Am I applying image normalization correctly here?

I’m not sure whether I’m normalizing images properly in the right dimension before feeding it into an autoencoder in PyTorch.


I’m using the Omniglot dataset, which contains 20 samples each of 964 characters and each character is 105 * 105 * 1 (greyscale).
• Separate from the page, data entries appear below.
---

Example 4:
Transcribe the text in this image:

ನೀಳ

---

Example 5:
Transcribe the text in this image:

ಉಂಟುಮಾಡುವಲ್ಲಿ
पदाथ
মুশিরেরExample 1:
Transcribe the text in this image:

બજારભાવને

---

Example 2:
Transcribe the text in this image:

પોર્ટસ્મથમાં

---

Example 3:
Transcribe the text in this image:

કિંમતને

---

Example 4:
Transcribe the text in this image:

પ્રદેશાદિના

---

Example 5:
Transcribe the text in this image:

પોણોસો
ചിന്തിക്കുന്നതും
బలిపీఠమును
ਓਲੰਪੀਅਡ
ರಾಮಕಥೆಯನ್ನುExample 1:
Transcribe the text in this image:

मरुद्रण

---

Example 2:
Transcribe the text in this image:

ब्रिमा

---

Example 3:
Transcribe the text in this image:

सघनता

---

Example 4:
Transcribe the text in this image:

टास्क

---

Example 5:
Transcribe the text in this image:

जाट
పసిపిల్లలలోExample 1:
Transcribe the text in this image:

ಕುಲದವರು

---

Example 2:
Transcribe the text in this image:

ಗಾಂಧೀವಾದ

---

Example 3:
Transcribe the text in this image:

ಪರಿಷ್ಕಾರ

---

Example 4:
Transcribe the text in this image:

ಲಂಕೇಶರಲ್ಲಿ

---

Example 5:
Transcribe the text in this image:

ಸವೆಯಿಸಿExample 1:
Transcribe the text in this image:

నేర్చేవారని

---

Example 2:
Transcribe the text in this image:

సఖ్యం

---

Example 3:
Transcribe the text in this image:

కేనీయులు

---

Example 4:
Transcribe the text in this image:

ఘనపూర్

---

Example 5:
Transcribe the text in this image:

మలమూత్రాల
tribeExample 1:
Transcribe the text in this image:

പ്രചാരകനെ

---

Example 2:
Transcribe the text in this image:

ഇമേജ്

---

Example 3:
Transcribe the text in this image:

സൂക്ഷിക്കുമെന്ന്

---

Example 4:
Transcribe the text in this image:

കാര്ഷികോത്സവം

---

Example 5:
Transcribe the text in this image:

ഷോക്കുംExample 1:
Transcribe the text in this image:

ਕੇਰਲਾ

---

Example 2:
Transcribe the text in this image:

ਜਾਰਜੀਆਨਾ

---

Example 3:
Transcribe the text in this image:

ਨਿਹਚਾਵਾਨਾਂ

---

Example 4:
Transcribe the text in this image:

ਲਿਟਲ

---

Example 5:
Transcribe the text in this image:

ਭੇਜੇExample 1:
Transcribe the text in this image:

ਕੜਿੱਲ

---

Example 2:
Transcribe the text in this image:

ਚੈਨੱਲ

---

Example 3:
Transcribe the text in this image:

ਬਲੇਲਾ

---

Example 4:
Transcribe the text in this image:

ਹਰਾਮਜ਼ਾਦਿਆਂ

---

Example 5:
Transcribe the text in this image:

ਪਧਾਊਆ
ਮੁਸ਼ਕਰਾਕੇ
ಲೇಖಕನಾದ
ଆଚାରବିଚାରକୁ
Before I feed the training data into the autoencoder, it has this shape:

Xtrain.shape = (964, 20, 105, 105)

How I’m currently calculating mean and std and applying the transform:

class OmniglotDataset(Dataset):

    def __init__(self, X, transform=None):
        self.X = X.reshape(-1, 105, 105)
        self.transform = transform
    def __len__(self):
        return self.X.shape[0]
    def __getitem__(self, idx):
        if torch.is_tensor(idx):
            idx = idx.tolist()
        img = self.X[idx]
        if self.transform:
            img = self.transform(img)
        return img

X1 = Xtrain.reshape(-1, 105, 105)
mean = X1.mean(axis=0).mean()
std = X1.mean(axis=0).std()
batch_size = 128
img_transform = transforms.Compose([
    transforms.Normalize((mean,), (std,))

train_dataset = OmniglotDataset(Xtrain, transform=img_transform)
train_dataloader = DataLoader(train_dataset, batch_size=batch_size, shuffle=True)


  1. Am I applying normalization correctly here?
  2. Is there a faster way to calculate mean and std?